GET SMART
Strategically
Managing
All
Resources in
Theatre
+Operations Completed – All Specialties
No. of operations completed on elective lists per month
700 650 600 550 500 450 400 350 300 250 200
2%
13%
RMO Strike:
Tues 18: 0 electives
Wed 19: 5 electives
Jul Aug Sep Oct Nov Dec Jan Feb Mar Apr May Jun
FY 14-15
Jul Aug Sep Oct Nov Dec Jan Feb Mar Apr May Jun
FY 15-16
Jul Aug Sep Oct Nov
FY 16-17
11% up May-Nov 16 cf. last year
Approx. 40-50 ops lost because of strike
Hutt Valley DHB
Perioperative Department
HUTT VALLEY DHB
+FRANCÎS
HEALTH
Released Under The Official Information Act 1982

=-=-=-=-=

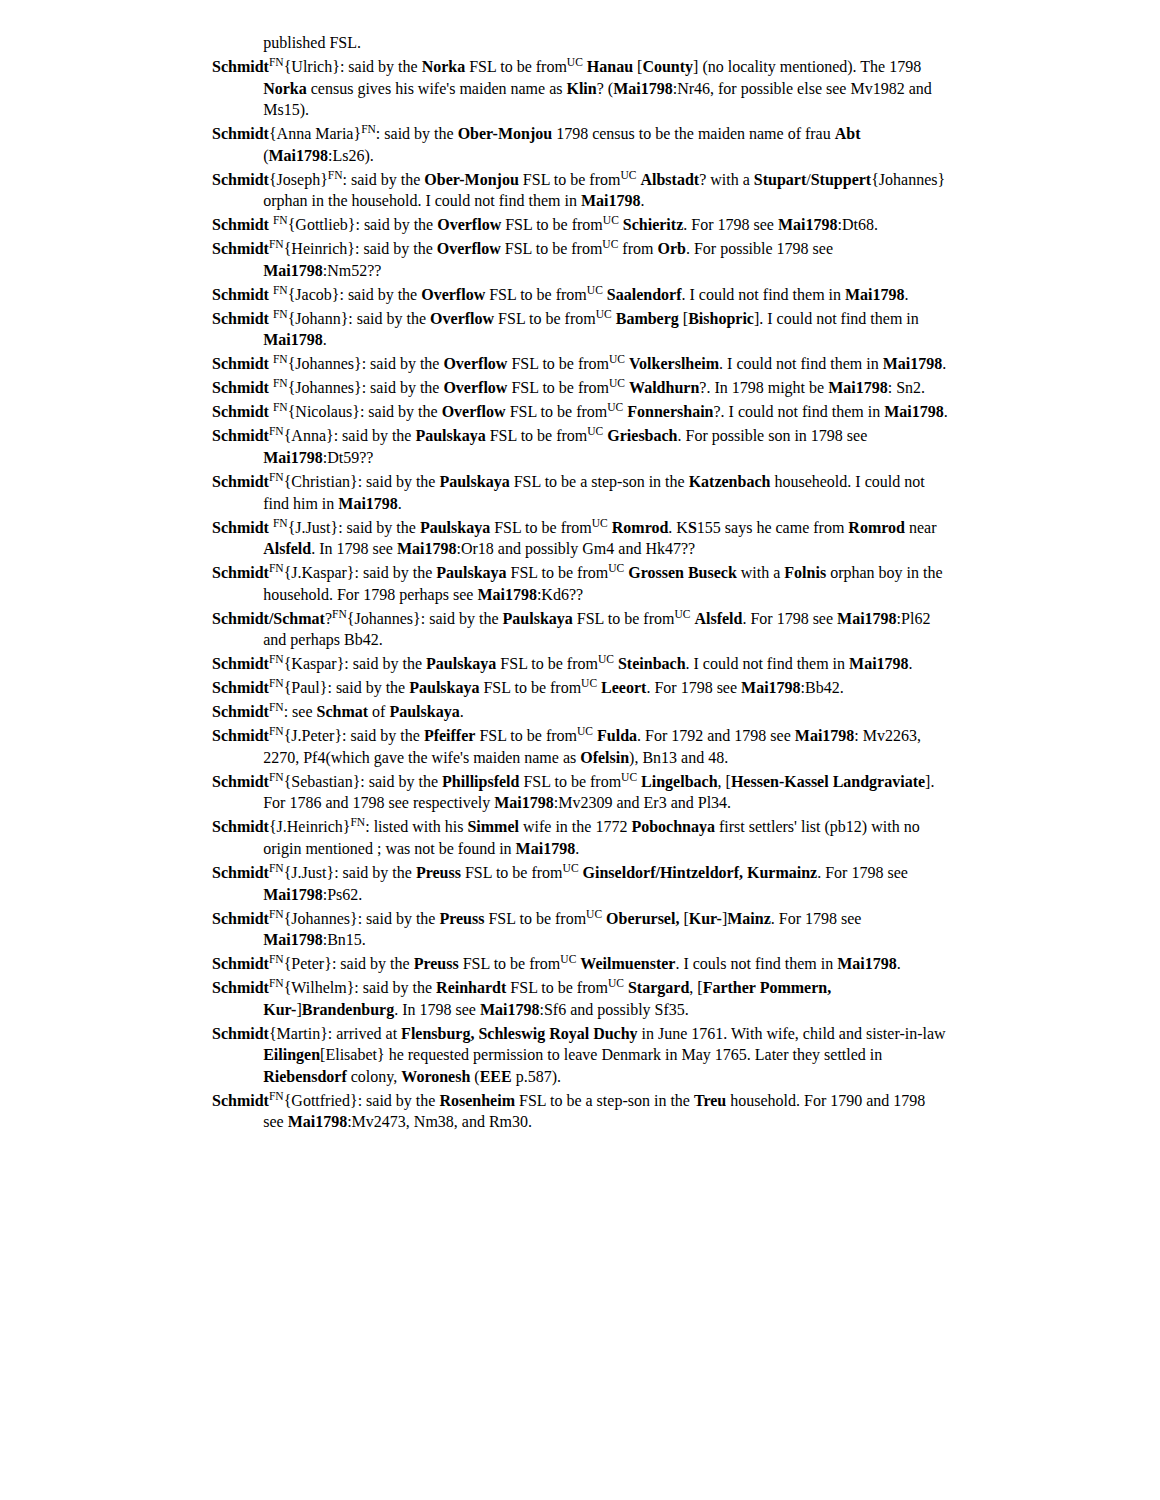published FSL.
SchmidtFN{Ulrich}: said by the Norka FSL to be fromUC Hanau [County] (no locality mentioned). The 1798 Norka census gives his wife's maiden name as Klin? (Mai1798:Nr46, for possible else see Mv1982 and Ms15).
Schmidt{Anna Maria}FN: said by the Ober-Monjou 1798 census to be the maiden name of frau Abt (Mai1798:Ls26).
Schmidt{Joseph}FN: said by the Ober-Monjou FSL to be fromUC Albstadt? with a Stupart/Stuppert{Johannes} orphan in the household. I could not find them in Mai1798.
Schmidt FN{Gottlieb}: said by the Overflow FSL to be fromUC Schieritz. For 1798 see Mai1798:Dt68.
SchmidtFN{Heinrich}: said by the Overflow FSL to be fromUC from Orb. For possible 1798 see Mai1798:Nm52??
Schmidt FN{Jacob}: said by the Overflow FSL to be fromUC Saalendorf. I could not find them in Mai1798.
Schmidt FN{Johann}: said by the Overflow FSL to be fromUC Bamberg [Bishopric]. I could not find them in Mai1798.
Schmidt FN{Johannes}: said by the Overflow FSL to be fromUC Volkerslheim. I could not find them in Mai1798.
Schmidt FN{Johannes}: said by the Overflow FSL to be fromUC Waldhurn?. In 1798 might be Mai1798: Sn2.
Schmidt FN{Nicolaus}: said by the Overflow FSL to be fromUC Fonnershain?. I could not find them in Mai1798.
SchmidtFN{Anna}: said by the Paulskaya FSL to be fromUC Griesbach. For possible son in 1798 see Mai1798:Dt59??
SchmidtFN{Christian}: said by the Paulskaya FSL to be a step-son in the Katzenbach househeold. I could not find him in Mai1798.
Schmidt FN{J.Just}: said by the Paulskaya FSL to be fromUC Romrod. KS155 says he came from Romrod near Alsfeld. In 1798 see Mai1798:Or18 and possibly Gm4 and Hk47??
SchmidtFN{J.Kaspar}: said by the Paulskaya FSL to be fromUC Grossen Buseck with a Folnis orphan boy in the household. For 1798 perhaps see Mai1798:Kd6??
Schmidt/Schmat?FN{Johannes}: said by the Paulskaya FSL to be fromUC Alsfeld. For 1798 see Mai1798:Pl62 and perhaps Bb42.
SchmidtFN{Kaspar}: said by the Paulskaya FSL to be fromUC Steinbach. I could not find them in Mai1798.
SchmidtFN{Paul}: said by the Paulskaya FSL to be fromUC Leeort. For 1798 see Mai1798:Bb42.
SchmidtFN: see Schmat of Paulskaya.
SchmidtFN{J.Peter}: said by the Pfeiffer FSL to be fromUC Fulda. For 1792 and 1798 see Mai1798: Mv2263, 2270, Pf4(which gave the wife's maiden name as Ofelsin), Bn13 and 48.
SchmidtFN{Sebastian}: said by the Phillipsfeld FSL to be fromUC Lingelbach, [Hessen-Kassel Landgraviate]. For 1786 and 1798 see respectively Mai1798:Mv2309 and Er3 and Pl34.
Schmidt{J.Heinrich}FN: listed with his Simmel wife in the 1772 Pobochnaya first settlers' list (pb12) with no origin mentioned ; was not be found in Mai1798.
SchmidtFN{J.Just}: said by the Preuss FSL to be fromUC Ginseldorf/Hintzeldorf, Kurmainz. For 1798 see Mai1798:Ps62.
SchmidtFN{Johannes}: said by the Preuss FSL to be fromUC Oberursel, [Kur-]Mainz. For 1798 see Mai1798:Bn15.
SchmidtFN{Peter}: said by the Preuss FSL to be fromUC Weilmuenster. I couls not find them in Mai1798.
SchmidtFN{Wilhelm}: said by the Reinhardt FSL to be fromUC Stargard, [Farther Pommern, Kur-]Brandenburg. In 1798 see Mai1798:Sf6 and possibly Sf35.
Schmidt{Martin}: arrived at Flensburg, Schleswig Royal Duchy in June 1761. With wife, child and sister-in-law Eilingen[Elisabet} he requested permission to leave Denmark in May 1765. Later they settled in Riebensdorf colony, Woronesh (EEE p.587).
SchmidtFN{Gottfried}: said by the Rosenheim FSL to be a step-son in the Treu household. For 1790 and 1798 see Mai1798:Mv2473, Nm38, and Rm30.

=-=-=-=-=

### [Problem]
Reproduce exactly the lines above from the line with "be Mai1798: Sn2." to the line with "SchmidtFN: see Schmat of Paulskaya.", including both, and add nothing.

### [Response]
Schmidt FN{Johannes}: said by the Overflow FSL to be fromUC Waldhurn?. In 1798 might be Mai1798: Sn2.
Schmidt FN{Nicolaus}: said by the Overflow FSL to be fromUC Fonnershain?. I could not find them in Mai1798.
SchmidtFN{Anna}: said by the Paulskaya FSL to be fromUC Griesbach. For possible son in 1798 see Mai1798:Dt59??
SchmidtFN{Christian}: said by the Paulskaya FSL to be a step-son in the Katzenbach househeold. I could not find him in Mai1798.
Schmidt FN{J.Just}: said by the Paulskaya FSL to be fromUC Romrod. KS155 says he came from Romrod near Alsfeld. In 1798 see Mai1798:Or18 and possibly Gm4 and Hk47??
SchmidtFN{J.Kaspar}: said by the Paulskaya FSL to be fromUC Grossen Buseck with a Folnis orphan boy in the household. For 1798 perhaps see Mai1798:Kd6??
Schmidt/Schmat?FN{Johannes}: said by the Paulskaya FSL to be fromUC Alsfeld. For 1798 see Mai1798:Pl62 and perhaps Bb42.
SchmidtFN{Kaspar}: said by the Paulskaya FSL to be fromUC Steinbach. I could not find them in Mai1798.
SchmidtFN{Paul}: said by the Paulskaya FSL to be fromUC Leeort. For 1798 see Mai1798:Bb42.
SchmidtFN: see Schmat of Paulskaya.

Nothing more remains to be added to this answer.